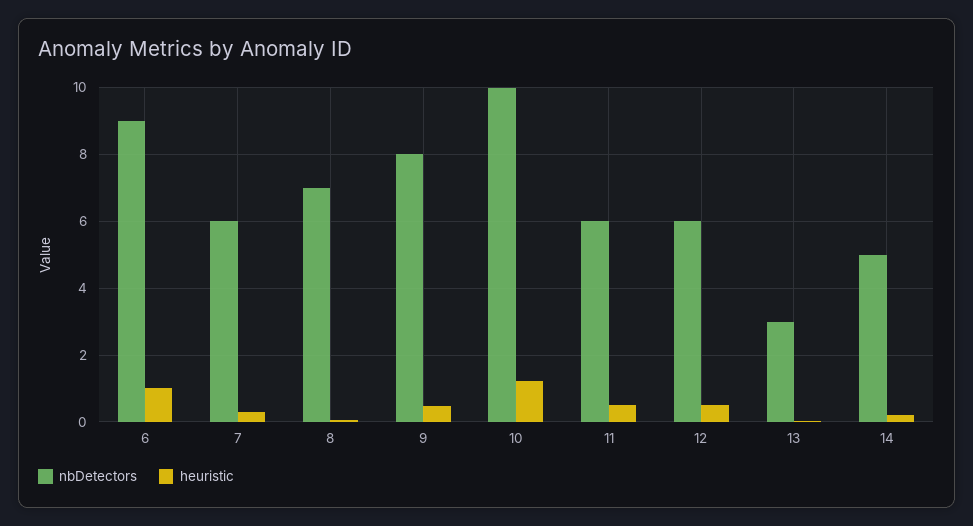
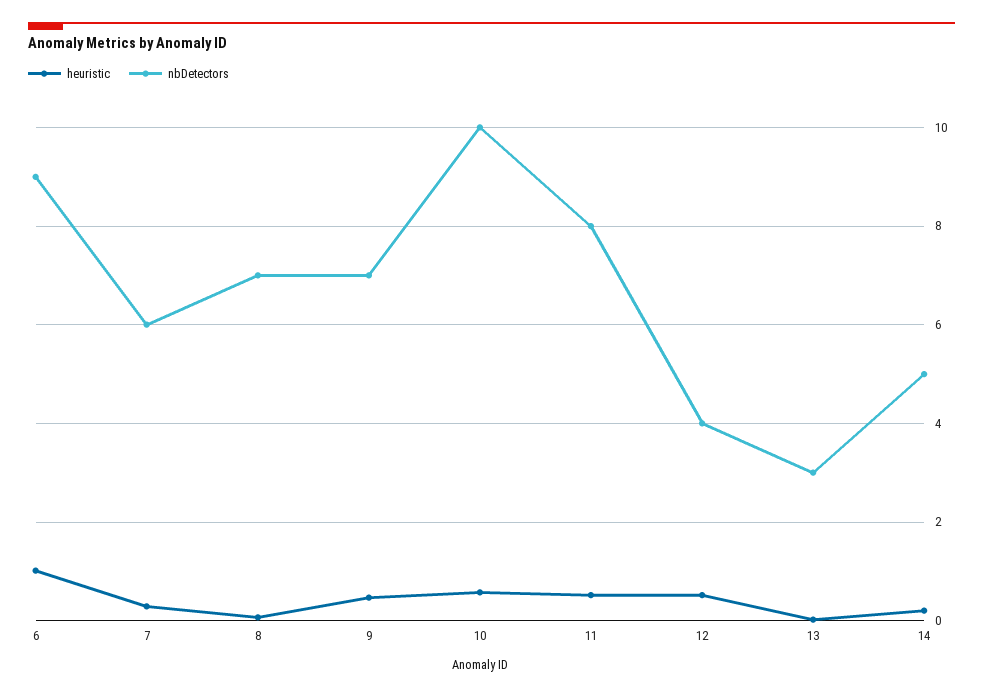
nbDetectors, 9: 8 -> 7
heuristic, 10: 1.2 -> 0.6
nbDetectors, 11: 6 -> 8
nbDetectors, 12: 6 -> 4

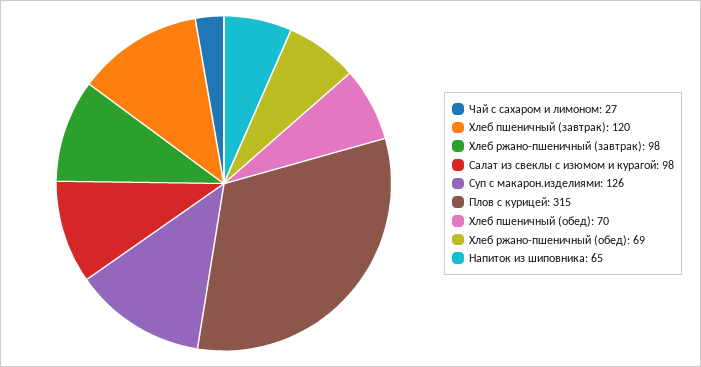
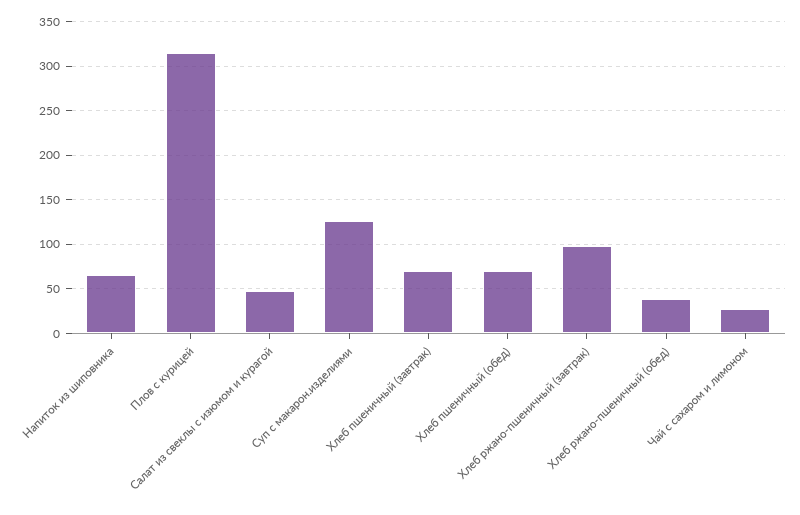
Хлеб пшеничный (завтрак): 120 -> 70
Салат из свеклы с изюмом и курагой: 98 -> 50
Хлеб ржано-пшеничный (обед): 69 -> 40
——
TASK INSTRUCTIONS
Wherever the string "Хлеб" occurs in the records, copy the line it is in.

OUTPUT OF THE TASK
Хлеб пшеничный (завтрак): 120 -> 70
Хлеб ржано-пшеничный (обед): 69 -> 40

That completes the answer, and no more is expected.